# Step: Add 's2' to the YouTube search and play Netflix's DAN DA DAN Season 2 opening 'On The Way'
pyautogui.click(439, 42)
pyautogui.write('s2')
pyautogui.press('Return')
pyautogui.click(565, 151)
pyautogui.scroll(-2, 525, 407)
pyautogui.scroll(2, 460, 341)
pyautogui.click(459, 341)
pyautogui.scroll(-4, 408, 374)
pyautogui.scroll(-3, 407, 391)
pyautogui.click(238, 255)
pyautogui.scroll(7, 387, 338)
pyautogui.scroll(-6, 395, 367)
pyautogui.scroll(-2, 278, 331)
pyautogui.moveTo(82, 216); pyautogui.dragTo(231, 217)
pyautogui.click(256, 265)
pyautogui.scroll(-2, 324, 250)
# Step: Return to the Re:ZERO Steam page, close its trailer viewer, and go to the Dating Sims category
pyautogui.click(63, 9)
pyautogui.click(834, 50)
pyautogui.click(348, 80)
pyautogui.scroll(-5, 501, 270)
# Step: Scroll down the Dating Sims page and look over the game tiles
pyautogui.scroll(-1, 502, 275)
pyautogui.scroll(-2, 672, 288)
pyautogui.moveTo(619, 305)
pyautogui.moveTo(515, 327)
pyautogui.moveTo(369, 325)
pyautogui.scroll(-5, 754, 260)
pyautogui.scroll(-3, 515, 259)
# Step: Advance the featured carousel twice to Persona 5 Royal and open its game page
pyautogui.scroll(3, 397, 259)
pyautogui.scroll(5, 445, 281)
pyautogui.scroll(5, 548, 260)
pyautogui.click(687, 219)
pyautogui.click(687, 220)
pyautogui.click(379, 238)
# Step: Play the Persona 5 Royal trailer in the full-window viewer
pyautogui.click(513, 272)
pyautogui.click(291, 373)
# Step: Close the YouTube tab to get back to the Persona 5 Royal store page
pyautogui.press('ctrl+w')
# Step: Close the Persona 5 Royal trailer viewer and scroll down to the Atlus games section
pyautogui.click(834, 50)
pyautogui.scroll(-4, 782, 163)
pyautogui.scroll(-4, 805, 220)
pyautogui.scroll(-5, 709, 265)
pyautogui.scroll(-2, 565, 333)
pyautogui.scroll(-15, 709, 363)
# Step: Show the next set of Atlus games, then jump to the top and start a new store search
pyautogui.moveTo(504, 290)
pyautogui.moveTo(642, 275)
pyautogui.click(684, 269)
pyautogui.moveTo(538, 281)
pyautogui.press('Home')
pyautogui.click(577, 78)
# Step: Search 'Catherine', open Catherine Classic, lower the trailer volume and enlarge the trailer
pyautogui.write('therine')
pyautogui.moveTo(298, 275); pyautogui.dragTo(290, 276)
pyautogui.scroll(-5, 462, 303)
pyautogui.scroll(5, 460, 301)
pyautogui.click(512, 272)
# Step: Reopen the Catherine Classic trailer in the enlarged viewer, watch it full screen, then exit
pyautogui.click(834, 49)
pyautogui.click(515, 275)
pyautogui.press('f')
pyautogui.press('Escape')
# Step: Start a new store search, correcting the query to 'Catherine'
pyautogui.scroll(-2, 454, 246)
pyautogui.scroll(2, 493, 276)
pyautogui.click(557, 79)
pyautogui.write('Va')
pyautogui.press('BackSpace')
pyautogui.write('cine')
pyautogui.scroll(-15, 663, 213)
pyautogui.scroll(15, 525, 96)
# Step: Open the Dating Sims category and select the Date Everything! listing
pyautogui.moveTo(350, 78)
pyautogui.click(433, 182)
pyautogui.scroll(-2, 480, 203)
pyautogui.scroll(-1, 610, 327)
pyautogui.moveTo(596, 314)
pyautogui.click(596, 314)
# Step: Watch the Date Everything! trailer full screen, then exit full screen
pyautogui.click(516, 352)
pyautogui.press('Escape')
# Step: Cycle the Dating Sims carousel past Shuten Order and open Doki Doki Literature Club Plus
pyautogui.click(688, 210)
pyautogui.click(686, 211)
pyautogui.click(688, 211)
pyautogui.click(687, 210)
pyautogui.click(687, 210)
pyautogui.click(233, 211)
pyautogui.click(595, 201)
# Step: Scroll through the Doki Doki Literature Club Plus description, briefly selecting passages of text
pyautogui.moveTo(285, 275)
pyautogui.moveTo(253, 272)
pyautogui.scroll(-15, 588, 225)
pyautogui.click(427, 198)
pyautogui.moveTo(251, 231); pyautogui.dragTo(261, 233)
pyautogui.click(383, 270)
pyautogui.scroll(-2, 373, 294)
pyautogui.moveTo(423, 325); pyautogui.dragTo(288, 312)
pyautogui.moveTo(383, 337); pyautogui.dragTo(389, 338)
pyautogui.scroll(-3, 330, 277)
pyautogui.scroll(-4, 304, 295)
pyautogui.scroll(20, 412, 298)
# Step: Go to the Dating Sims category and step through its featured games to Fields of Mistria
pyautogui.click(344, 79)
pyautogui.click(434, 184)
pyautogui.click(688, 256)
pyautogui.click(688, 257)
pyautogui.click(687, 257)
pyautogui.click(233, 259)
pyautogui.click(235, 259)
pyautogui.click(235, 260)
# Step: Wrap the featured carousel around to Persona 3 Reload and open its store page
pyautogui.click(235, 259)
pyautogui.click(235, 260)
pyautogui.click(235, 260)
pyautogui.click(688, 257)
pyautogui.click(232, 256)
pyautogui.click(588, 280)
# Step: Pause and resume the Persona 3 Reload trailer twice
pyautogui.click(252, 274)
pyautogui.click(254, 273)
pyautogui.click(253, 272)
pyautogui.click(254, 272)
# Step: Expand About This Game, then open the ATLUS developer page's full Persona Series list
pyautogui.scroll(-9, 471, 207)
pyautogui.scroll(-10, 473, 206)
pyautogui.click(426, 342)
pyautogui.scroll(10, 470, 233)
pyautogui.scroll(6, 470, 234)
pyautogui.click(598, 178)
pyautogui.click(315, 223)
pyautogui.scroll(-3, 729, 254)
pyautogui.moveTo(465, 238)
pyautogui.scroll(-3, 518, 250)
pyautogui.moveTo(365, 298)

══════

■ **Task statement**: Write out exactly the lines from the one with "pyautogui.scroll(-10, 473, 206)" through the end of the records above, both ends included, and leave out all other lines.

■ **Solution to this problem**:
pyautogui.scroll(-10, 473, 206)
pyautogui.click(426, 342)
pyautogui.scroll(10, 470, 233)
pyautogui.scroll(6, 470, 234)
pyautogui.click(598, 178)
pyautogui.click(315, 223)
pyautogui.scroll(-3, 729, 254)
pyautogui.moveTo(465, 238)
pyautogui.scroll(-3, 518, 250)
pyautogui.moveTo(365, 298)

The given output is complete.